#### Provided entries

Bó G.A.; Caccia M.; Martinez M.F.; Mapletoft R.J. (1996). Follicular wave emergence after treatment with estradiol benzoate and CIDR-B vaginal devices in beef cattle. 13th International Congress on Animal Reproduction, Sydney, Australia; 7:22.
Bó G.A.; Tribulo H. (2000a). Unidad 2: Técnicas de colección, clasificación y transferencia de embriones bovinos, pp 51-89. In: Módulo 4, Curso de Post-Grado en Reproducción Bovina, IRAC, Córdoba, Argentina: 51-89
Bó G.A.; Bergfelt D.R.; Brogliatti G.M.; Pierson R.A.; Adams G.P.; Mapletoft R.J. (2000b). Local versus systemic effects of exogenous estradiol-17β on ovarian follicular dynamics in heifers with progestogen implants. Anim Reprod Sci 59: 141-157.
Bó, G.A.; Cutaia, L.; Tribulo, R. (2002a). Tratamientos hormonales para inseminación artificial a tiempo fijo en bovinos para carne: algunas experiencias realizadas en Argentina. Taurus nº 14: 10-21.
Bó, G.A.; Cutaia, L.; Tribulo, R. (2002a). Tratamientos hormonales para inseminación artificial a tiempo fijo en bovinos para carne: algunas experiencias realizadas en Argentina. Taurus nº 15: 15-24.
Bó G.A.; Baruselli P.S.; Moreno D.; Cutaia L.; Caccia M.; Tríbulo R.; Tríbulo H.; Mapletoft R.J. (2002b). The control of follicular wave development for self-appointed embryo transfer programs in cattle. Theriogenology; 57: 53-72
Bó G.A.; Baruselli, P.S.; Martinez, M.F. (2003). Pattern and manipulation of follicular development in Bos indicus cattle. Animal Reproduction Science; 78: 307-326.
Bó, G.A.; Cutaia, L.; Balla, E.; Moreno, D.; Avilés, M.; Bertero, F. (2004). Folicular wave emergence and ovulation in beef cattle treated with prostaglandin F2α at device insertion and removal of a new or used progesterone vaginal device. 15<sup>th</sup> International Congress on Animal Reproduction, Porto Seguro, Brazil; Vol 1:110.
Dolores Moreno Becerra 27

########

How to complete this task: How many lines of the material above contain the word "wave"? Give only the number.

Answer to the exercise: 3